[Source: Andrew Johnson, Arizona Republic] — A judge approved part of a settlement Tuesday between Mortgages Ltd. and a real-estate developer that had threatened to sue the bankrupt lending firm for shorting it $100 million in constructing financing. The ruling answered a few questions about Mortgages Ltd.’s authority to negotiate deals that could affect the position of its 2,700 investors, who were the Phoenix-based company’s primary funding source. In an oral ruling, Judge Randolph Haines granted Mortgages Ltd.’s proposal to revise terms for a loan that KML Development obtained to build a high-rise condo tower at the northwest corner of University Drive and Ash Avenue in downtown Tempe. KML’s loan was supposed to be for $130 million. Mortgages Ltd. has admitted to funding only $30.3 million of the amount. Under the settlement, the outstanding principal due on that loan is reduced to $14.9 million. That is because the difference was never funded to the borrower. The settlement also allows for a five-year window within which development can commence. Project plans discussed in court call for high-end student housing to be built at the site.

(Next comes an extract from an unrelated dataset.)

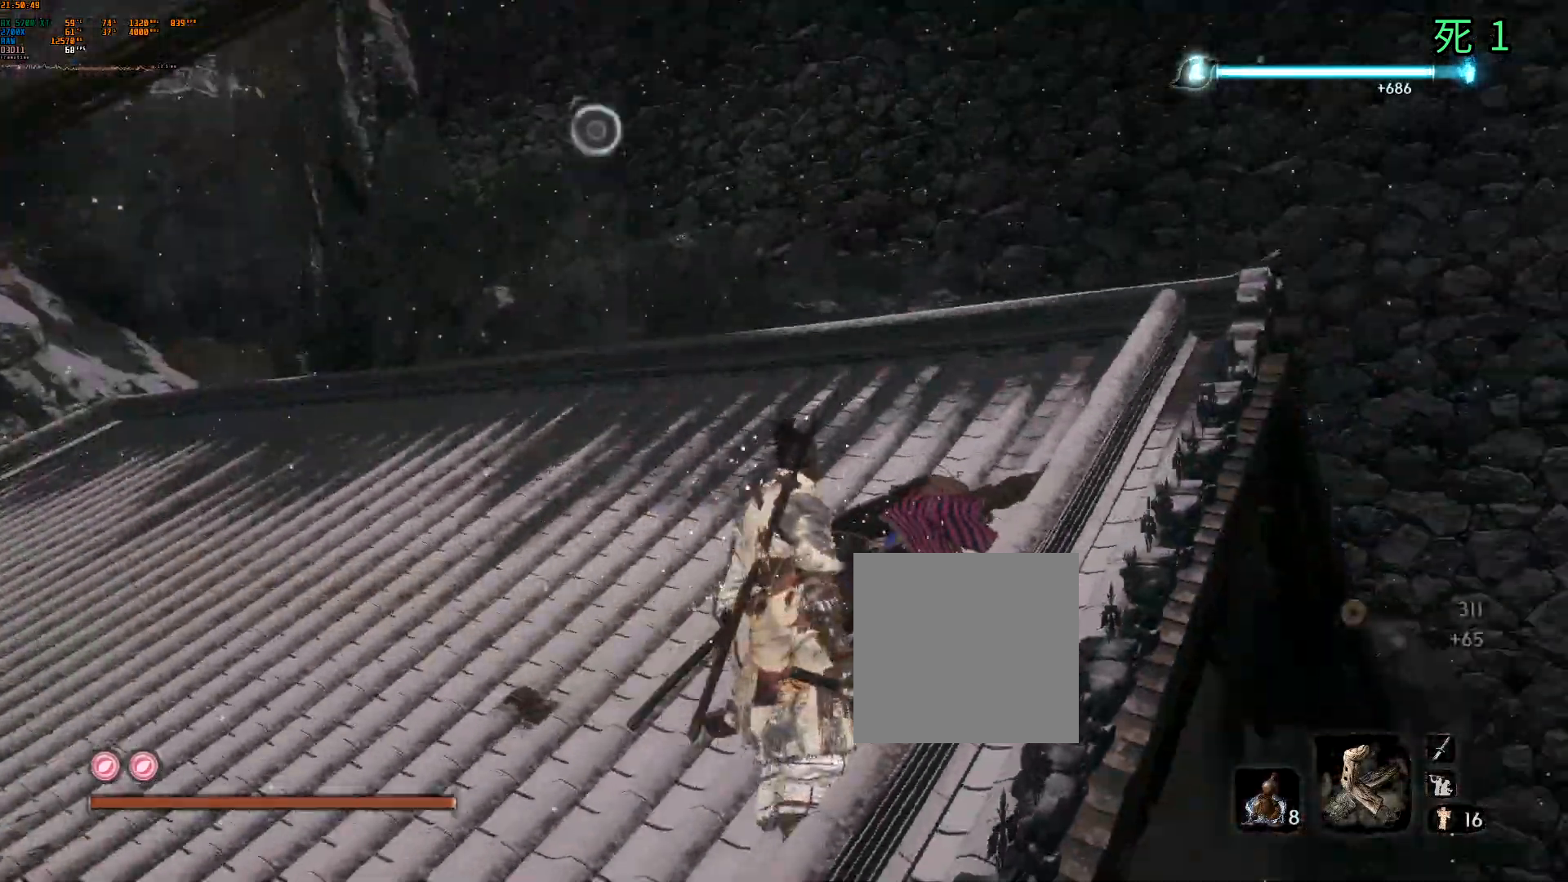
{"buttons": [], "left_stick": "up-left", "events": [[200, "left_stick", "up-left"]]}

However, Haines rejected portions of the settlement that would have revised repayment terms for two other loans worth a combined $13.1 million that KML borrowed to buy land in downtown Phoenix. One of those loans, worth $7 million, was to buy land in downtown Phoenix at Roosevelt and Third streets. The other loan, for $6.1 million, was to acquire nearby land for a mixed-use project. Allowing such a settlement would have been unfair to investors in those two loans, which Mortgages Ltd. fully funded and are now due for repayment, Haines said.
Investors fronted Mortgages Ltd. about $925 million to make loans to mostly commercial real-estate developers prior to the firm’s involuntary bankruptcy filing in June. Their rights have been a focal point throughout the case. Attorneys for some investors opposed the settlement. They argued that the agreements investors signed when giving money to Mortgages Ltd. do not give them the right to change terms of a loan without investors’ consent. Haines, however, said that even if investors withheld their consent for Mortgages Ltd. to alter deals, as some of have tried to do, that does not mean they were withholding Mortgages Ltd.’s right to continuing making decisions regarding loan terms for the other investors the company acted as an agent for.
Mortgages Ltd. is currently trying to negotiate settlements with other borrowers. Among them are the developer of the stalled Centerpoint condo towers in downtown Tempe and the developer of the stalled Hotel Monroe project in downtown Phoenix.